François Crépieul

From the Catholic Encyclopedia

Jesuit missionary in Canada and vicar Apostolic for the Montagnais Indians; b. at Arras, France, 16 March, 1638; d. at Quebec in 1702. As a youth he studied in the Jesuit college of his native town and in that of Douai, becoming a member of the order at Tournay in 1659. He continued his studies at Lille and Douai, taught at Lille and Cambrai, and in 1670 sailed for Canada. Upon the completion of his theological studies in the college of Quebec, he was assigned in October, 1671, to the Tadousac region, where, with untiring devotion and great success he toiled among the Montagnais and Algonquin tribes for twenty-eight years.
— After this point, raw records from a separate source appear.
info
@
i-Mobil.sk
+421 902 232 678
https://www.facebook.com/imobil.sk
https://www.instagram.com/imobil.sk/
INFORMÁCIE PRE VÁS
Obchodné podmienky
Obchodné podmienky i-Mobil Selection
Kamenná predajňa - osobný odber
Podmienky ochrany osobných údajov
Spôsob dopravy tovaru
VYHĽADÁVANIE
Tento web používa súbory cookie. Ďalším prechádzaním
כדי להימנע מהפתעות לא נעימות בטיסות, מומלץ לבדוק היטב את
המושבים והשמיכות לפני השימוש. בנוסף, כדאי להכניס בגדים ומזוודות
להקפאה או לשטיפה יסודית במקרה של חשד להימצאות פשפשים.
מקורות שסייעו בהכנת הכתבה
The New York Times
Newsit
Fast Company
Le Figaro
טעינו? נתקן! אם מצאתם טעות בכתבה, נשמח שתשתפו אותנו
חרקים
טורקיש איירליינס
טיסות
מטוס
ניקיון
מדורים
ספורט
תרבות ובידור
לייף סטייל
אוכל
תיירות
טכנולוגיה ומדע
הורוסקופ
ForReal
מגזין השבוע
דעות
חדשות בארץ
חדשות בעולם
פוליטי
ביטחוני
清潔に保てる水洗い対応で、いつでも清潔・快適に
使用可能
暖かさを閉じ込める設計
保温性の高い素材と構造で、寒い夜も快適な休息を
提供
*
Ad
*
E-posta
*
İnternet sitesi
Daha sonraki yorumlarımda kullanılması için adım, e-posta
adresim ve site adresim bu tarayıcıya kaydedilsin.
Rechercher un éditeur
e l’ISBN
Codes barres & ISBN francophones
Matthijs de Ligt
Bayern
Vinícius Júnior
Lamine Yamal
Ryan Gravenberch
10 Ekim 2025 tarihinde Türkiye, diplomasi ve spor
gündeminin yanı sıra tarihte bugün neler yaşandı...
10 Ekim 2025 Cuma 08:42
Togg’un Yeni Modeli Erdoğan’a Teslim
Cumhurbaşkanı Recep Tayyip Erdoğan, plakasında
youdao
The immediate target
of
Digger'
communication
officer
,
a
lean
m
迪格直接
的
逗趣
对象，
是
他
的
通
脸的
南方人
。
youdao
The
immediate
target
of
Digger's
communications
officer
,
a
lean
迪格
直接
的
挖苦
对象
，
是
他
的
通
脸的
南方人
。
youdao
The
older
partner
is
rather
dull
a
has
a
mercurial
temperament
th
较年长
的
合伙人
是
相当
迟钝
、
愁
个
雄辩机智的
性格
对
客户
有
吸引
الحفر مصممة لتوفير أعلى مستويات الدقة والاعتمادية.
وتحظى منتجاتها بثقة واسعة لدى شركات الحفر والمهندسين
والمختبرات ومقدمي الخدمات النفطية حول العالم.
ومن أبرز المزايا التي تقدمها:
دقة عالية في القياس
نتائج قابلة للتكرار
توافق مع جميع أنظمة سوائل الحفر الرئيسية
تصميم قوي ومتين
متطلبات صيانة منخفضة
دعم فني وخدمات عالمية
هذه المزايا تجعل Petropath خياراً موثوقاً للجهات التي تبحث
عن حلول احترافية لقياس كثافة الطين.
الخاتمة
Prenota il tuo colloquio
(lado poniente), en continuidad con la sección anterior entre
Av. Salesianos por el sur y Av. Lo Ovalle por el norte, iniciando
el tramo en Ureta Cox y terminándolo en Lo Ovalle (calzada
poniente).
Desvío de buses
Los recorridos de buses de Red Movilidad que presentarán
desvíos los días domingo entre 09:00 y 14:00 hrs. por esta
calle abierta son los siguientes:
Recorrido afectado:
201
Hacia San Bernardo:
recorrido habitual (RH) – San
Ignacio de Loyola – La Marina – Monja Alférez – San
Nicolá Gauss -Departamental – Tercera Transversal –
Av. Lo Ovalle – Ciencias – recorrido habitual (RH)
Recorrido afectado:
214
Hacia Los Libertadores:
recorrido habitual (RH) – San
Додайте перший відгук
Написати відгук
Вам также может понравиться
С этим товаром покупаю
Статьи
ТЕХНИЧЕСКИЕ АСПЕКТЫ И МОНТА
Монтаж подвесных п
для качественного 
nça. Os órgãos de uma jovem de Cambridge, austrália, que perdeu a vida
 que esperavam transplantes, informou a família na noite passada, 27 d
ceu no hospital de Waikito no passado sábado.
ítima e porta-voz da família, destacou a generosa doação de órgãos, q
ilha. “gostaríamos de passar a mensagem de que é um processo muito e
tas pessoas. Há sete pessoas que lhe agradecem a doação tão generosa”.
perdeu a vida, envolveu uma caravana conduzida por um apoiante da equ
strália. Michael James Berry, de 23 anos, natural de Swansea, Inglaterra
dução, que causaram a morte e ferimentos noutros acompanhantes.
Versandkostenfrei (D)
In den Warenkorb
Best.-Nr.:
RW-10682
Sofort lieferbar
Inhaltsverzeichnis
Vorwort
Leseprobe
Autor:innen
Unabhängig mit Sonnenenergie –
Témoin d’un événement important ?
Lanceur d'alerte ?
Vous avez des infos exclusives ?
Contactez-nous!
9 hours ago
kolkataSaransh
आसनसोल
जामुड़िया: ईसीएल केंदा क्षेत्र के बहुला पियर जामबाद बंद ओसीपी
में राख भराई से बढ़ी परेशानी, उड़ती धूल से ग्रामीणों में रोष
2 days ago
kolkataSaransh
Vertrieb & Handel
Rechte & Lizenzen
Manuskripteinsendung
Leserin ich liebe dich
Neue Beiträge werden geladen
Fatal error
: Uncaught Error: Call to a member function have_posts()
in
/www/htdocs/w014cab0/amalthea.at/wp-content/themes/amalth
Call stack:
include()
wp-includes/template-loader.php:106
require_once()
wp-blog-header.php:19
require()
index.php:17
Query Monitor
Writing to his brethren he tells them that the life of a Montagnais missionary is a tedious and prolonged martyrdom, and that his journeys and the cabins of the savages are truly schools of patience, penance, and resignation. For the benefit of his fellow missionaries Crépieul wrote a series of instructions embodying the results of his long service among the Indians, which are interesting and practical. These observations are given in the sixty-third volume of Thwaites' "Relations". In 1696 or 1697 he was appointed vicar Apostolic for the Montagnais and, on the discontinuance of the mission a few years later, repaired to Quebec, where he spent the rest of his life. Dablon, Superior of all the missions in Canada, styles him "a veritable apostle".

ROCHEMONTEIX, Les Jésuites et la Nouvelle-France au XVIIe siècle (Paris, 1895-96), a most interesting account of this devoted and successful missionary; THWAITES, Relations, LVI, 301. 302; SOMMERVOGEL, Bibl. de la c. de J., II, 1652, I; PILLING, Bibliography of the Algonquian Languages (Washington, 1891), 98, 99.